Central Bank of South Sudan introduces 1,000-pound note
- Published: Feb 21, 2021, 8 AM
The Central Bank of South Sudan in Africa’s newest nation, which seceded from Sudan on July 9, 2011, introduced a new bank note of 1,000 South Sudanese pounds, worth $7.68 in U.S. funds, on Feb. 4.
The new denomination joins the already circulating 1-, 5-, 10-, 20-, 25-, 50-, 100-and 500-pound notes. The move, said Dier Tong Ngor, governor of the Central Bank of South Sudan, was in response to high inflation and the perpetual depreciation of the currency.

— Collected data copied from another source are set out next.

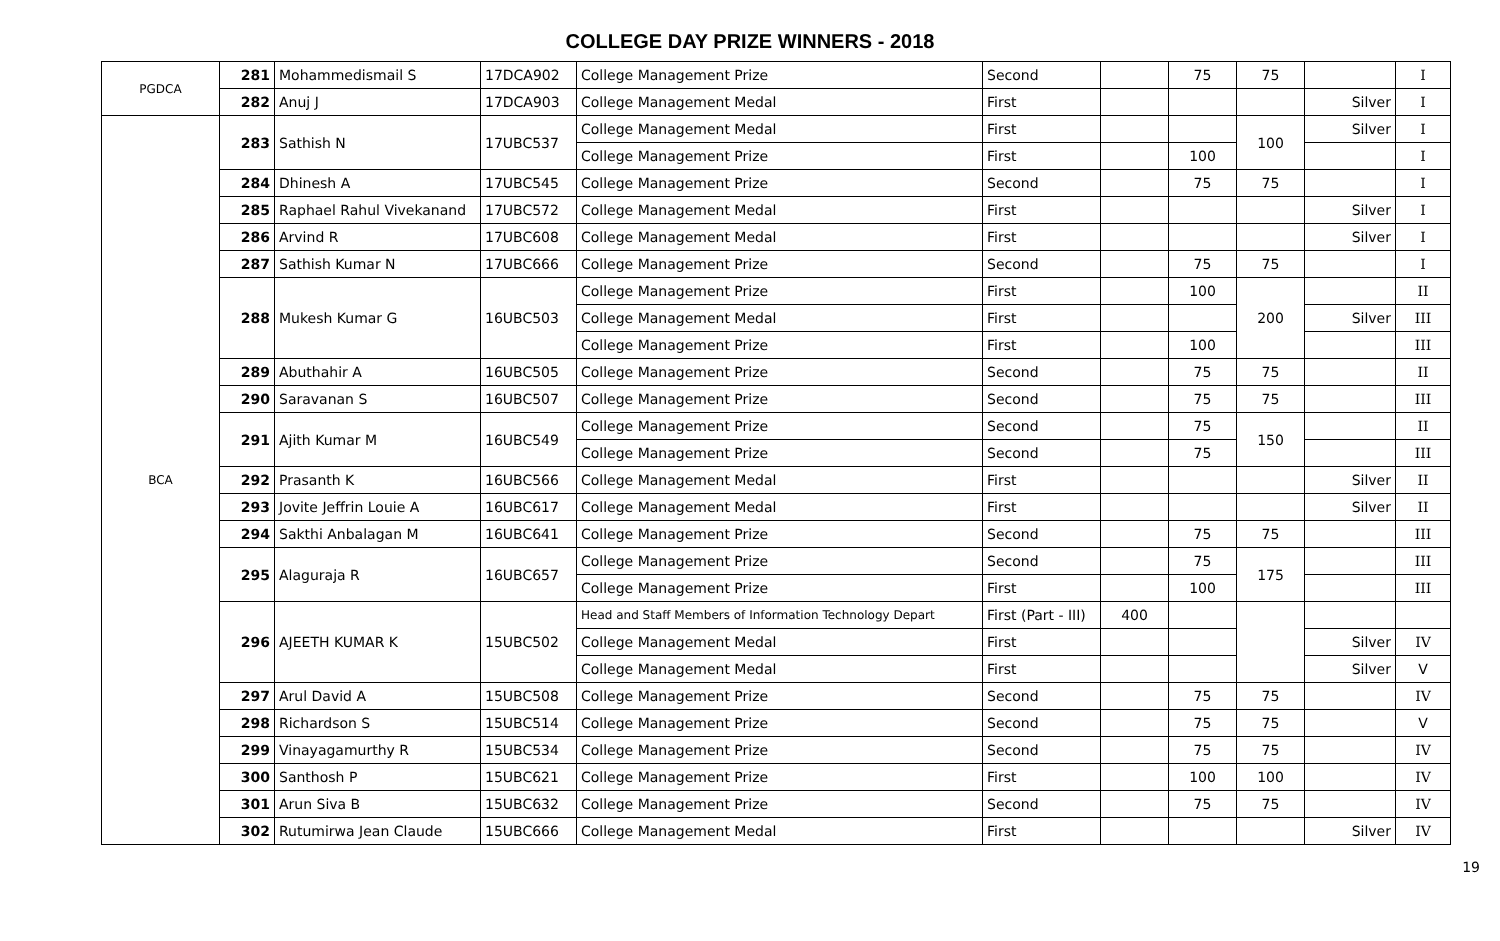COLLEGE DAY PRIZE WINNERS - 2018
| PGDCA | 281 | Mohammedismail S | 17DCA902 | College Management Prize | Second | | 75 | 75 | | I |
| | 282 | Anuj J | 17DCA903 | College Management Medal | First | | | | Silver | I |
| BCA | 283 | Sathish N | 17UBC537 | College Management Medal | First | | | 100 | Silver | I |
| | | | | College Management Prize | First | | 100 | | | I |
| | 284 | Dhinesh A | 17UBC545 | College Management Prize | Second | | 75 | 75 | | I |
| | 285 | Raphael Rahul Vivekanand | 17UBC572 | College Management Medal | First | | | | Silver | I |
| | 286 | Arvind R | 17UBC608 | College Management Medal | First | | | | Silver | I |
| | 287 | Sathish Kumar N | 17UBC666 | College Management Prize | Second | | 75 | 75 | | I |
| | 288 | Mukesh Kumar G | 16UBC503 | College Management Prize | First | | 100 | 200 | | II |
| | | | | College Management Medal | First | | | | Silver | III |
| | | | | College Management Prize | First | | 100 | | | III |
| | 289 | Abuthahir A | 16UBC505 | College Management Prize | Second | | 75 | 75 | | II |
| | 290 | Saravanan S | 16UBC507 | College Management Prize | Second | | 75 | 75 | | III |
| | 291 | Ajith Kumar M | 16UBC549 | College Management Prize | Second | | 75 | 150 | | II |
| | | | | College Management Prize | Second | | 75 | | | III |
| | 292 | Prasanth K | 16UBC566 | College Management Medal | First | | | | Silver | II |
| | 293 | Jovite Jeffrin Louie A | 16UBC617 | College Management Medal | First | | | | Silver | II |
| | 294 | Sakthi Anbalagan M | 16UBC641 | College Management Prize | Second | | 75 | 75 | | III |
| | 295 | Alaguraja R | 16UBC657 | College Management Prize | Second | | 75 | 175 | | III |
| | | | | College Management Prize | First | | 100 | | | III |
| | 296 | AJEETH KUMAR K | 15UBC502 | Head and Staff Members of Information Technology Depart | First (Part - III) | 400 | | | | |
| | | | | College Management Medal | First | | | | Silver | IV |
| | | | | College Management Medal | First | | | | Silver | V |
| | 297 | Arul David A | 15UBC508 | College Management Prize | Second | | 75 | 75 | | IV |
| | 298 | Richardson S | 15UBC514 | College Management Prize | Second | | 75 | 75 | | V |
| | 299 | Vinayagamurthy R | 15UBC534 | College Management Prize | Second | | 75 | 75 | | IV |
| | 300 | Santhosh P | 15UBC621 | College Management Prize | First | | 100 | 100 | | IV |
| | 301 | Arun Siva B | 15UBC632 | College Management Prize | Second | | 75 | 75 | | IV |
| | 302 | Rutumirwa Jean Claude | 15UBC666 | College Management Medal | First | | | | Silver | IV |
19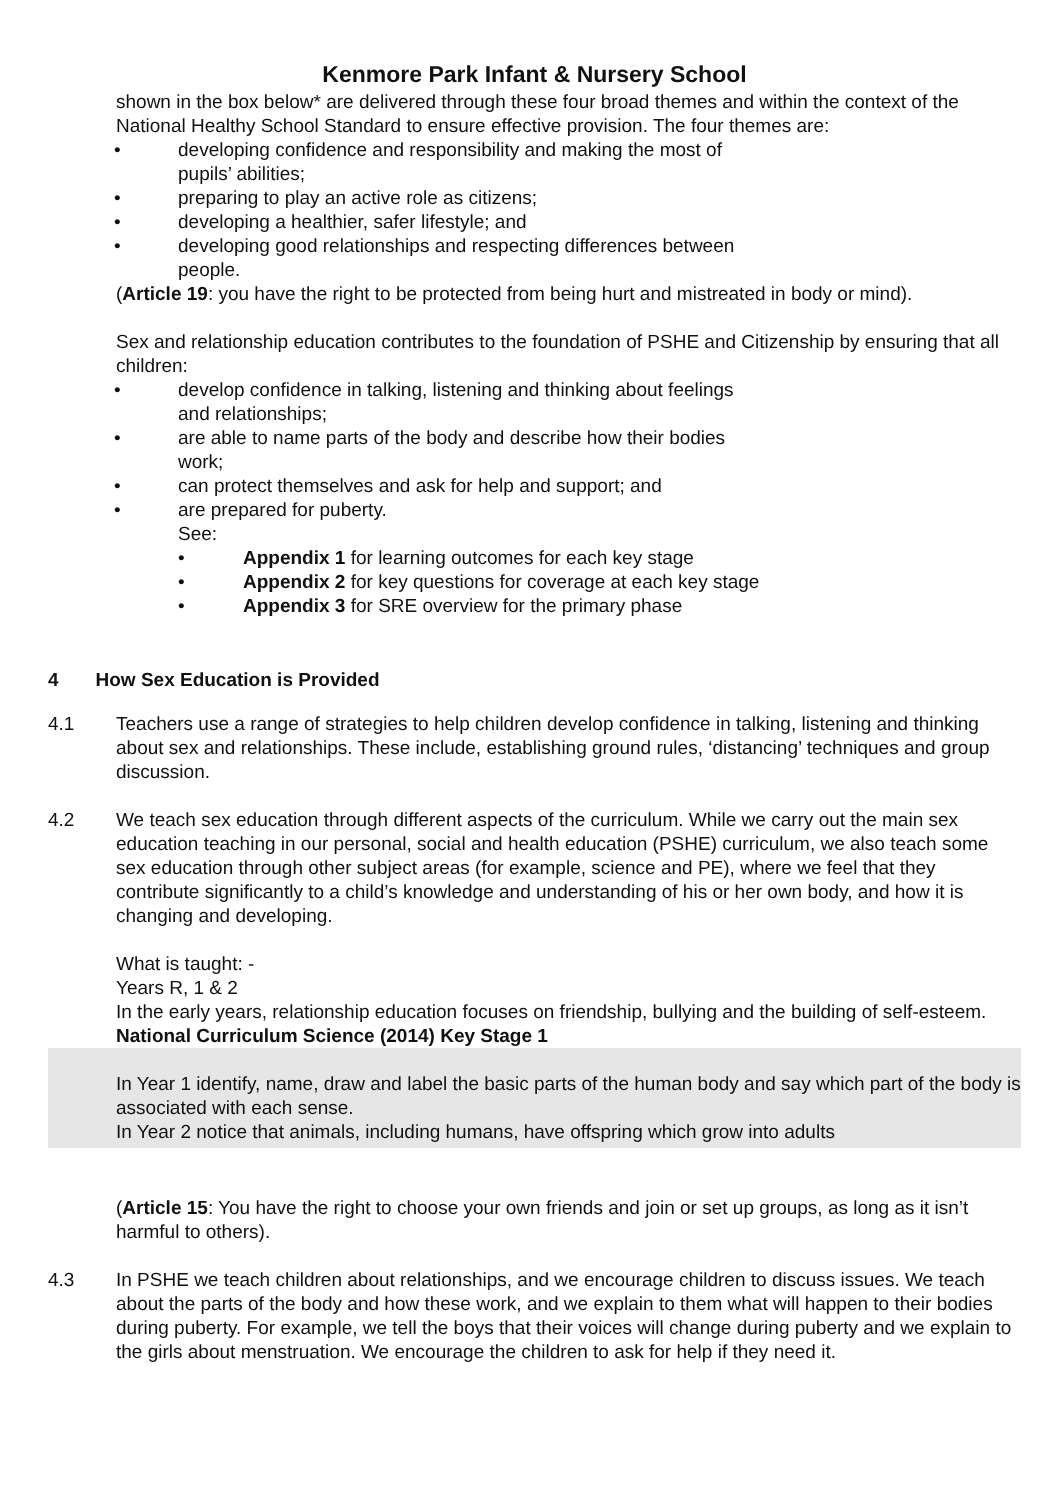Kenmore Park Infant & Nursery School
shown in the box below* are delivered through these four broad themes and within the context of the National Healthy School Standard to ensure effective provision. The four themes are:
developing confidence and responsibility and making the most of
pupils’ abilities;
preparing to play an active role as citizens;
developing a healthier, safer lifestyle; and
developing good relationships and respecting differences between
people.
(Article 19: you have the right to be protected from being hurt and mistreated in body or mind).
Sex and relationship education contributes to the foundation of PSHE and Citizenship by ensuring that all children:
develop confidence in talking, listening and thinking about feelings
and relationships;
are able to name parts of the body and describe how their bodies
work;
can protect themselves and ask for help and support; and
are prepared for puberty.
See:
Appendix 1 for learning outcomes for each key stage
Appendix 2 for key questions for coverage at each key stage
Appendix 3 for SRE overview for the primary phase
4 How Sex Education is Provided
4.1 Teachers use a range of strategies to help children develop confidence in talking, listening and thinking about sex and relationships. These include, establishing ground rules, ‘distancing’ techniques and group discussion.
4.2 We teach sex education through different aspects of the curriculum. While we carry out the main sex education teaching in our personal, social and health education (PSHE) curriculum, we also teach some sex education through other subject areas (for example, science and PE), where we feel that they contribute significantly to a child’s knowledge and understanding of his or her own body, and how it is changing and developing.
What is taught: -
Years R, 1 & 2
In the early years, relationship education focuses on friendship, bullying and the building of self-esteem.
National Curriculum Science (2014) Key Stage 1
In Year 1 identify, name, draw and label the basic parts of the human body and say which part of the body is associated with each sense.
In Year 2 notice that animals, including humans, have offspring which grow into adults
(Article 15: You have the right to choose your own friends and join or set up groups, as long as it isn’t harmful to others).
4.3 In PSHE we teach children about relationships, and we encourage children to discuss issues. We teach about the parts of the body and how these work, and we explain to them what will happen to their bodies during puberty. For example, we tell the boys that their voices will change during puberty and we explain to the girls about menstruation. We encourage the children to ask for help if they need it.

The country has also been impacted by its dependence on oil revenue for 98 percent of its budget. Production, however, due to civil conflict that broke out in December 2013, has decreased substantially since most oil fields in the country’s northern region had to shut down.
The note is red. On its face is Dr. John Garang de Mabiis (June 23, 1945, to July 30, 2005), as is common to all denominations. He was a Sudanese politician and revolutionary leader. According to Wikipedia, from 1983 to 2005, he led the Sudan People’s Liberation Army during the Second Sudanese Civil War. After a peace agreement he served as first vice president of Sudan for three weeks, until his death in a helicopter crash. He was a developmental economist and a major influence on the movement that led to the foundation of South Sudan.
The back of the bank note shows a pair of ostriches.